■ **Dataset entries**:

• • • •

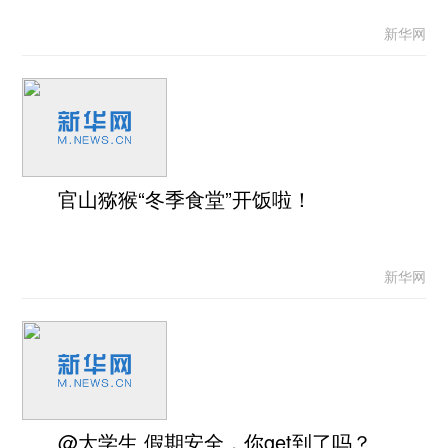
新华网
官山猕猴“冬季食堂”开饭啦！
新华网
@大学生 假期安全，你get到了吗？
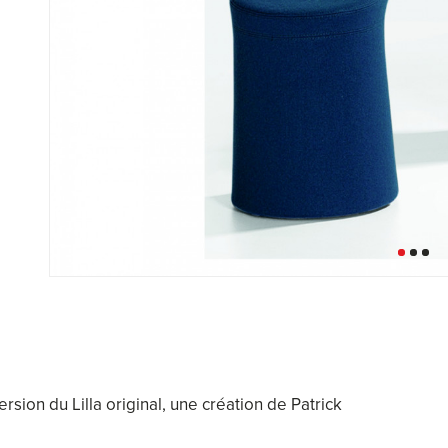
ersion du Lilla original, une création de Patrick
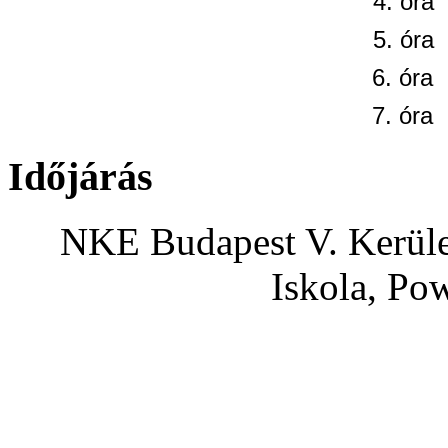
4. óra
5. óra
6. óra
7. óra
Időjárás
NKE Budapest V. Kerület
Iskola, Po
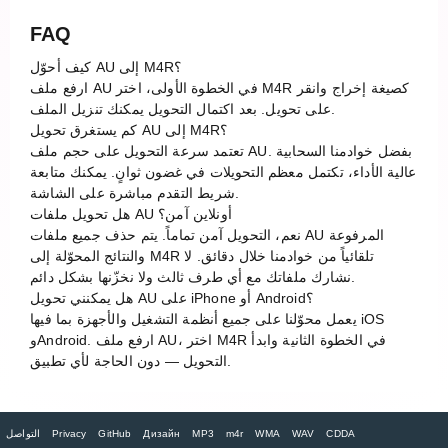
FAQ
كيف أحوّل AU إلى M4R؟
ارفع ملف AU في الخطوة الأولى، اختر M4R كصيغة إخراج وانقر
على تحويل. بعد اكتمال التحويل يمكنك تنزيل الملف.
كم يستغرق تحويل AU إلى M4R؟
تعتمد سرعة التحويل على حجم ملف AU. بفضل خوادمنا السحابية
عالية الأداء، تكتمل معظم التحويلات في غضون ثوانٍ. يمكنك متابعة
شريط التقدم مباشرة على الشاشة.
هل تحويل ملفات AU أونلاين آمن؟
نعم، التحويل آمن تماماً. يتم حذف جميع ملفات AU المرفوعة
والنتائج المحوّلة إلى M4R تلقائياً من خوادمنا خلال دقائق. لا
نشارك ملفاتك مع أي طرف ثالث ولا نخزّنها بشكل دائم.
هل يمكنني تحويل AU على iPhone أو Android؟
يعمل محوّلنا على جميع أنظمة التشغيل والأجهزة بما فيها iOS
وAndroid. ارفع ملف AU، اختر M4R في الخطوة الثانية وابدأ
التحويل — دون الحاجة لأي تطبيق.
CDDA
WAV
WMA
m4r
MP3
Дизайн
GitHub
Privacy
التواصل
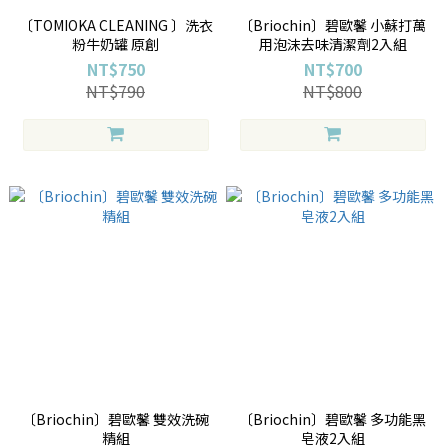
〔TOMIOKA CLEANING 〕洗衣
〔Briochin〕碧歐馨 小蘇打萬
粉牛奶罐 原創
用泡沫去味清潔劑2入組
NT$750
NT$700
NT$790
NT$800
〔Briochin〕碧歐馨 雙效洗碗
〔Briochin〕碧歐馨 多功能黑
精組
皂液2入組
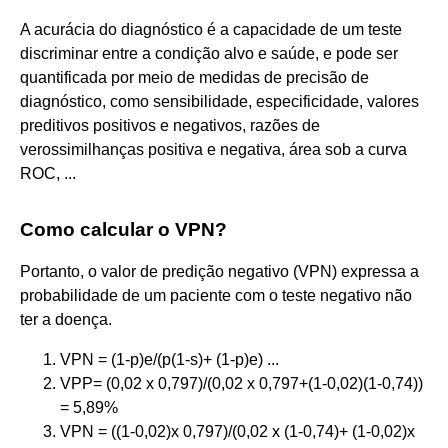
A acurácia do diagnóstico é a capacidade de um teste
discriminar entre a condição alvo e saúde, e pode ser
quantificada por meio de medidas de precisão de
diagnóstico, como sensibilidade, especificidade, valores
preditivos positivos e negativos, razões de
verossimilhanças positiva e negativa, área sob a curva
ROC, ...
Como calcular o VPN?
Portanto, o valor de predição negativo (VPN) expressa a
probabilidade de um paciente com o teste negativo não
ter a doença.
VPN = (1-p)e/(p(1-s)+ (1-p)e) ...
VPP= (0,02 x 0,797)/(0,02 x 0,797+(1-0,02)(1-0,74))
= 5,89%
VPN = ((1-0,02)x 0,797)/(0,02 x (1-0,74)+ (1-0,02)x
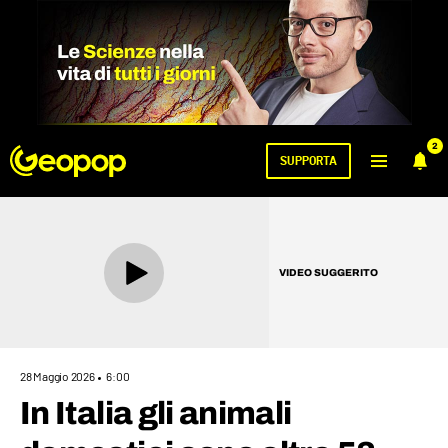
2
SUPPORTA
VIDEO SUGGERITO
28 Maggio 2026
6:00
In Italia gli animali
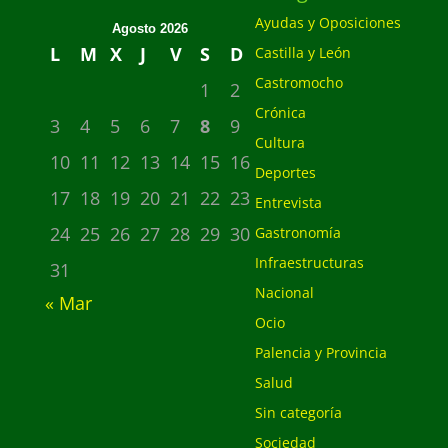
Ayudas y Oposiciones
Agosto 2026
L
M
X
J
V
S
D
Castilla y León
Castromocho
1
2
Crónica
3
4
5
6
7
8
9
Cultura
10
11
12
13
14
15
16
Deportes
17
18
19
20
21
22
23
Entrevista
24
25
26
27
28
29
30
Gastronomía
Infraestructuras
31
Nacional
« Mar
Ocio
Palencia y Provincia
Salud
Sin categoría
Sociedad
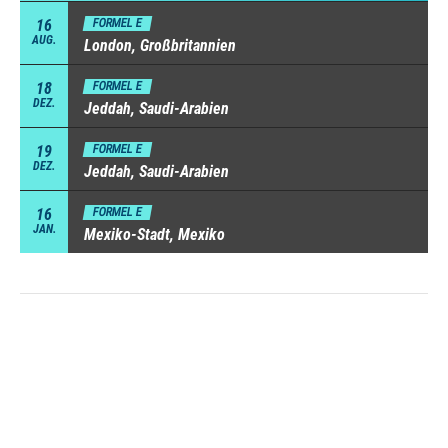
16
FORMEL E
AUG.
London, Großbritannien
18
FORMEL E
DEZ.
Jeddah, Saudi-Arabien
19
FORMEL E
DEZ.
Jeddah, Saudi-Arabien
16
FORMEL E
JAN.
Mexiko-Stadt, Mexiko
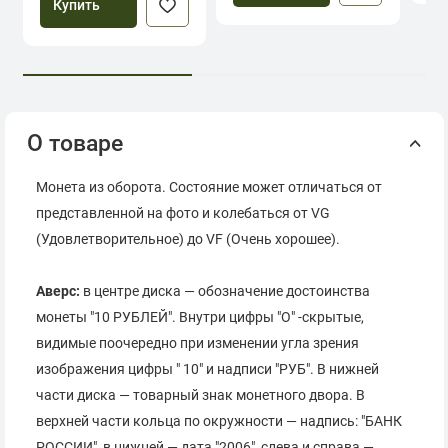
Купить
О товаре
Монета из оборота. Состояние может отличаться от
представленной на фото и колебаться от VG
(Удовлетворительное) до VF (Очень хорошее).
Аверс:
в центре диска — обозначение достоинства
монеты "10 РУБЛЕЙ". Внутри цифры "О" -скрытые,
видимые поочередно при изменении угла зрения
изображения цифры " 10" и надписи "РУБ". В нижней
части диска — товарный знак монетного двора. В
верхней части кольца по окружности — надпись: "БАНК
РОССИИ", в нижней — дата "2006", слева и справа —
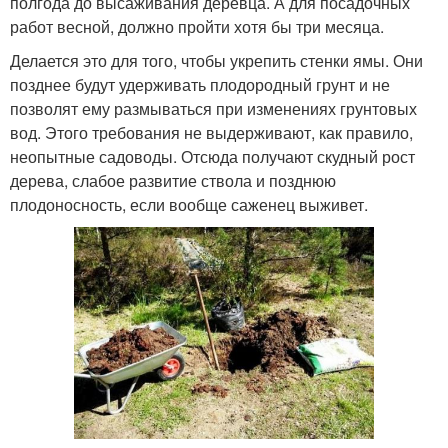
полгода до высаживания деревца. А для посадочных
работ весной, должно пройти хотя бы три месяца.
Делается это для того, чтобы укрепить стенки ямы. Они
позднее будут удерживать плодородный грунт и не
позволят ему размываться при изменениях грунтовых
вод. Этого требования не выдерживают, как правило,
неопытные садоводы. Отсюда получают скудный рост
дерева, слабое развитие ствола и позднюю
плодоносность, если вообще саженец выживет.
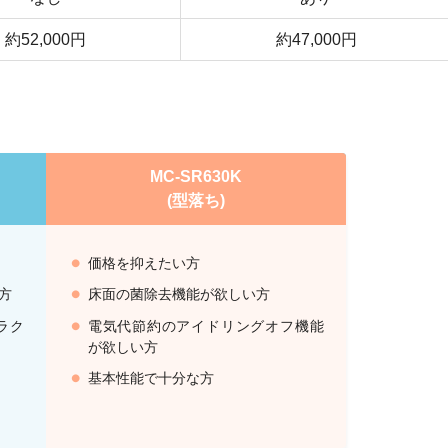
約52,000円
約47,000円
MC-SR630K
(型落ち)
価格を抑えたい方
方
床面の菌除去機能が欲しい方
ラク
電気代節約のアイドリングオフ機能
が欲しい方
基本性能で十分な方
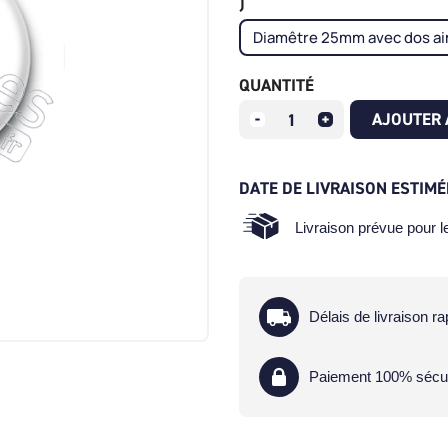
)
QUANTITÉ
AJOUTER 
DATE DE LIVRAISON ESTIMÉ
Livraison prévue pour 
Délais de livraison ra
Paiement 100% sécu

• • • •

■ **TO-DO ITEM**: Scan the data above for the string "جميع" and copy each line where it appears.

■ **FINISHED EXERCISE**:
نعم، التحويل آمن تماماً. يتم حذف جميع ملفات AU المرفوعة
يعمل محوّلنا على جميع أنظمة التشغيل والأجهزة بما فيها iOS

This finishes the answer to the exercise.